It's about life - not "lifestyle"
JUNE 14, 2002
|Today was graduation day at the high school I went to, and about a million others scattered across North America. The photo above was taken out the window of my car when I was driving home, perhaps an hour after the ceremony. People were still milling around at the top of the stairs, and employees were breaking down the chairs and podium. Families were walking to their cars, parked all over the little malls across the street.
When I went to this high school, it was a couple of miles out of town. In the decades (decades?) since then the rural agricultural valley it was set is has built up to the point that within the year 9th graders who live within the city as it stood when I was their age won't even be allowed to go to this school - they'll be bussed way out of town to the "arch-rival". Times change, and fast; don't let the "decades" comment fool you.

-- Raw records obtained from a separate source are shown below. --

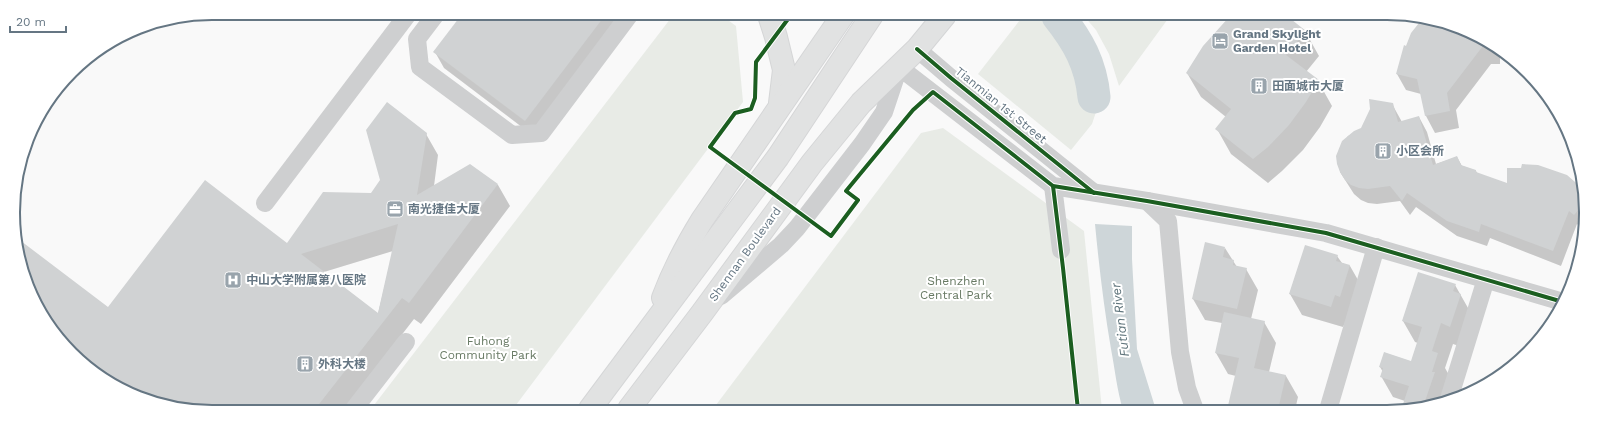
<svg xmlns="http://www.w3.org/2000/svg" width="1599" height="425" font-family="'Work Sans','Noto Sans SC',sans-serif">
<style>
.green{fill:#e8ebe6}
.water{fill:#ced6d9}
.shadow{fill:#0003;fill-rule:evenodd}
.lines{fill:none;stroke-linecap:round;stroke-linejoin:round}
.river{stroke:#ced6d9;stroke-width:33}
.building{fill:#d0d2d3;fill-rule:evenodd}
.major-casing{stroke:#d5d6d7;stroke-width:24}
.minor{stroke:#cecfd0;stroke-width:18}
.major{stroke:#e1e2e2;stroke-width:22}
.cycleway-casing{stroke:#fff;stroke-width:6}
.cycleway{stroke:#1b5e20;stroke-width:4}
.labels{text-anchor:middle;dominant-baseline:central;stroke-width:4;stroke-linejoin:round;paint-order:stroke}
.poi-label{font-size:12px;font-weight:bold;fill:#657683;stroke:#fff;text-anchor:start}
.street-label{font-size:12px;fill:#657683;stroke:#fff}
.park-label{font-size:12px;fill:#687a64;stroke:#fff}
.water-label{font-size:13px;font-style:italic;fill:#60757c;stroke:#fff}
.rim{fill:none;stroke:#657683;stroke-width:2}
</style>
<rect width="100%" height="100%" fill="#f9f9f9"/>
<g class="green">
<polygon points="674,14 721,15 736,26 743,102 513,409 371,409"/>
<polygon points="1023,16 1040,16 1056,33 1077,61 1092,97 1096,112 1092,124 1071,150 978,74"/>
<polygon points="1084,16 1170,16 1119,86 1109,54 1096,30"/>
<polygon points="943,128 1084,231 1102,410 713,409 921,133"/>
</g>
<path class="water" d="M 1095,224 L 1132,226 L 1132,259 L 1137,349 L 1156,410 L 1123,410 C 1117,390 1115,370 1111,349 C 1104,308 1099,266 1095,224 Z"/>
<g class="shadow">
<polygon points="463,14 628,14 535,137 444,68 435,52"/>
<polygon points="1231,16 1291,16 1292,21 1305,31 1319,56 1306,72 1318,81 1332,106 1320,127 1303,150 1282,171 1268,183 1231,154 1217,129 1226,117 1201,97 1187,73"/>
<polygon points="1428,18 1497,46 1500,49 1500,64 1491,64 1456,110 1459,128 1435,133 1426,116 1421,94 1406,90 1397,74 1406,47 1420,24"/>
<polygon points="1392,104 1402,122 1419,117 1427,132 1436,164 1457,157 1462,166 1476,171 1478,174 1508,184 1566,176 1582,190 1582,229 1577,224 1561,266 1490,238 1487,246 1457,236 1416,207 1410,215 1400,201 1377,204 1368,203 1361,200 1354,194 1340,172 1339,149 1348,136 1362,129"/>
<path d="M 426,134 L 438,155 L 434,186 L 470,165 L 498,185 L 510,206 L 421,324 L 414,319 L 345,408 L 174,408 L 102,379 L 54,334 L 20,264 L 17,239 L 108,309 L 287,244 L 371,194 ZM 393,251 L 378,314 L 324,272 Z"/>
<polygon points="1225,248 1237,267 1246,269 1258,290 1251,319 1264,322 1276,343 1269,372 1286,376 1298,397 1295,410 1228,410 1236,376 1228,374 1216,353 1222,323 1205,320 1193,299"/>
<polygon points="1337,256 1342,263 1350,266 1362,287 1343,327 1302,315 1290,294"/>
<polygon points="1455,285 1472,315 1462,347 1453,344 1445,368 1449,375 1444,401 1412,410 1402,410 1405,401 1393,397 1381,376 1383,372 1380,367 1412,362 1418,343 1415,342 1403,321"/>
</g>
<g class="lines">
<path class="river" d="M 1058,16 C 1078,41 1091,64 1094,97"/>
</g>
<g class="building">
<polygon points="462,14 606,14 525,121 433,52"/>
<polygon points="1230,16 1287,16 1306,31 1286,55 1319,80 1306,102 1289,125 1268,147 1253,159 1215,129 1231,109 1186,73 1203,46"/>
<polygon points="1427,18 1486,42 1447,93 1450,111 1425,116 1417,79 1396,74 1404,45 1406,46 1411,33 1419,23"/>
<polygon points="1369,99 1393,103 1398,122 1419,116 1433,165 1457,156 1461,165 1476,170 1476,172 1507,183 1507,168 1521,168 1522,164 1538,165 1567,175 1582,188 1582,206 1574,215 1569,211 1553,251 1481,224 1479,232 1447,221 1407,193 1402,201 1390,186 1368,189 1359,188 1351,185 1345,180 1340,172 1337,164 1336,156 1342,141 1354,131 1361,128 1370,109"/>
<path d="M 387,102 L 427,133 L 417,195 L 470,164 L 498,184 L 409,303 L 402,298 L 316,408 L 196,408 L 189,402 L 150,398 L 102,378 L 54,334 L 20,264 L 17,238 L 108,307 L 205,180 L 287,243 L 323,192 L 371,193 L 380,180 L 366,130 ZM 398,224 L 378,313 L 301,254 Z"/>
<polygon points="1205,242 1225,247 1223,257 1234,260 1233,265 1247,268 1237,309 1192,299"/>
<polygon points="1305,245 1338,255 1336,261 1350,265 1340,297 1335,295 1331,307 1289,294"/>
<polygon points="1418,272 1456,284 1453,291 1461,294 1450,327 1441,323 1432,351 1438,353 1432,372 1435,372 1423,407 1412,410 1401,410 1409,386 1380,377 1383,368 1379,367 1384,352 1411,361 1422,327 1402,321"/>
<polygon points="1224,312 1265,321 1254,368 1286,375 1278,410 1227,410 1239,358 1215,353"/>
</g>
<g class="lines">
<g class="major-casing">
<g id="major">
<polyline points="769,15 776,37 784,70 780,103"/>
<path d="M 663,298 C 673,271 686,246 702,220 L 843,15"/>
<polyline points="590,409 778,157 872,15"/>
<polyline points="629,409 702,313 812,163 861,103 917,49 945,15"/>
</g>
</g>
<g class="minor">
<polyline points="436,14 417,39 420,67 512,135 541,133 630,14"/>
<polyline points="917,49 951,78 1093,192"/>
<polyline points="1053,186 1061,250"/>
<polyline points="1147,201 1168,221 1180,352 1187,388 1195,410"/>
<polyline points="265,203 408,14"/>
<polyline points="721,296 781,245 797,228 862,144 884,112 899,67 1053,186 1147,201 1326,233 1563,302"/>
<polyline points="1449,399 1486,279"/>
<polyline points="354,409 406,342"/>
<polyline points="1328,410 1376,247"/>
</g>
<use href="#major" class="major"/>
<g class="cycleway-casing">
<g id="cycleway">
<polyline points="791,15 756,62 755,98 751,109 735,113 710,147 831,236 858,200 846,191 913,110 933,92 1053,186 1147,201 1326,233 1563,302"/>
<polyline points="917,49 951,78 1094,193"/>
<polyline points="1053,186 1063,268 1078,410"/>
</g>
</g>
<use href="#cycleway" class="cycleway"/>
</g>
<defs>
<g id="hotel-square" transform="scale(0.9)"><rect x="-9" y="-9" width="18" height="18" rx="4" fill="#99a4ac" stroke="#fff"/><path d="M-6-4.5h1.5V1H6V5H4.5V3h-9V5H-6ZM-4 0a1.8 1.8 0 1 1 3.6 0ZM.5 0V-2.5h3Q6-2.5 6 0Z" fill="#fff"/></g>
<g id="building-square" transform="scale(0.9)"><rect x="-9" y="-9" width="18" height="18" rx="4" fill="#99a4ac" stroke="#fff"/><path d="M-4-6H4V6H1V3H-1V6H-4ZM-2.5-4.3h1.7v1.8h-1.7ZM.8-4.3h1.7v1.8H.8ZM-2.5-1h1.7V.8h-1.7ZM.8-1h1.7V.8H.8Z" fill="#fff"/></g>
<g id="office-square" transform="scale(0.9)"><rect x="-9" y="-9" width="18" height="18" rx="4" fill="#99a4ac" stroke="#fff"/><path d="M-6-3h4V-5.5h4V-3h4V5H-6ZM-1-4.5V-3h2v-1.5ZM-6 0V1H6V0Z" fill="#fff"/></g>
<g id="hospital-square" transform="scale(0.9)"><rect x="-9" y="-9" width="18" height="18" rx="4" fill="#99a4ac" stroke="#fff"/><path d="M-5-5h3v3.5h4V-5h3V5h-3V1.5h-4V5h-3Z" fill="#fff"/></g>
</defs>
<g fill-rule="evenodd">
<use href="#hotel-square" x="1220" y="41"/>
<use href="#building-square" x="1259" y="86"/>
<use href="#building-square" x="1383" y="151"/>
<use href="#office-square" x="395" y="209"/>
<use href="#hospital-square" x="233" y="280"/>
<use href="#building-square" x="305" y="364"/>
</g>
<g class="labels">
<g class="poi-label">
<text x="1233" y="34">Grand Skylight<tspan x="1233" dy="14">Garden Hotel</tspan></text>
<text x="1272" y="86">田面城市大厦</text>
<text x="1396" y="151">小区会所</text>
<text x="408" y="209">南光捷佳大厦</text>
<text x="246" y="280">中山大学附属第八医院</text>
<text x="318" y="364">外科大楼</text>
</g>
<g class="street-label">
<text transform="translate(1001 105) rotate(39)">Tianmian 1st Street</text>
<text transform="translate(745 254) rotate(-54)">Shennan Boulevard</text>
</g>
<g class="park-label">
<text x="956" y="281">Shenzhen<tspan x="956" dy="14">Central Park</tspan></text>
<text x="488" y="341">Fuhong<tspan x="488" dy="14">Community Park</tspan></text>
</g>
<g class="water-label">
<text transform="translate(1120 320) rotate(-97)">Futian River</text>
</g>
</g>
<path d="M0 0H1599V425H0ZM212 20H1387A192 192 0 0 1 1579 212V213A192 192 0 0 1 1387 405H212A192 192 0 0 1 20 213V212A192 192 0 0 1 212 20Z" fill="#fff" fill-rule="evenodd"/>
<path class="rim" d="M212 20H1387A192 192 0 0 1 1579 212V213A192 192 0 0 1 1387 405H212A192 192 0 0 1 20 213V212A192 192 0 0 1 212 20Z"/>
<path d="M10 26v6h56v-6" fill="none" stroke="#657683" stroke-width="2"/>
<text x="16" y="26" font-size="12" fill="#657683" stroke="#ffffff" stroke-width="3" paint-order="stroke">20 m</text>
</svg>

Once you graduate, or stop going, things have definitely changed. I felt it quite profoundly. Like many students, I couldn't wait to get out, and I was fortunate enough to get out after having gone half-day, half-year in my senior year. I made up one class in night school, but when I finished finals in early February I was done with what I saw as my incarceration.
February was a strange time to get out of school. That long ago the February beaches were deserted. I had a part time job, one college class, and one night school class. Mornings were free for surfing.
Nobody was one the beach. Nobody was anywhere. While it was nice, there was something of a feeling of freefall. There was still a war going on, which was one thing which hung over the landscape.
They call it formally "Commencement Day", and to be sure when something like this ends you do commence the next stage of your life. For some it will be college, with other (usually much more appreciated) commencement days. For others it will be work, maybe travel, maybe adventure. You never really know when you're the one in the spot. It's a great time, though. For those who graduate in the North American Summertime, it must seem like limitless promise.
To those of you embarking on this, I say enjoy yourselves this summer. Put some thought into your next steps, make some plans. Only about a dozen of you are going to be able to make a decent living, for a few years, as pro surfers, so keep your eyes open for ways to make a living and keep your ocean stoke going. Think a bit about the Long Haul. Talk to trusted older surfers, or even your parents. Most of them have been where you are now and would be eager to see you not make any mistakes they may have made, or would like to share things they've learned along the way.
Watching the emptying out of the high school I went to, hearing the excited yells of newly minted grads in cars blaring music, looking at two non-descript girls in a beater Toyota smiling ear-to-ear - knowing they are about 5 years away from blossoming out of the invisibility they probably endured for the last 4 years - I couldn't help but smile. I wouldn't want to go back to that period of my life, I guess. When I get that notion I like to mix a strong drink and put on Springsteen's "Thunder Road", one of the great rock and roll songs, at a volume sure to stun the goldfish. I do that right about dusk, and make sure to polish off the drink during the first playing of the song.I usually listen to it once or twice more. It puts me right back, but instead of feeling like I have to go hit the road looking for something, I get to wait until my wife comes home. The dog is estatic everyone is together. The sun will come up tomorrow, the surf will still be there. It feels good.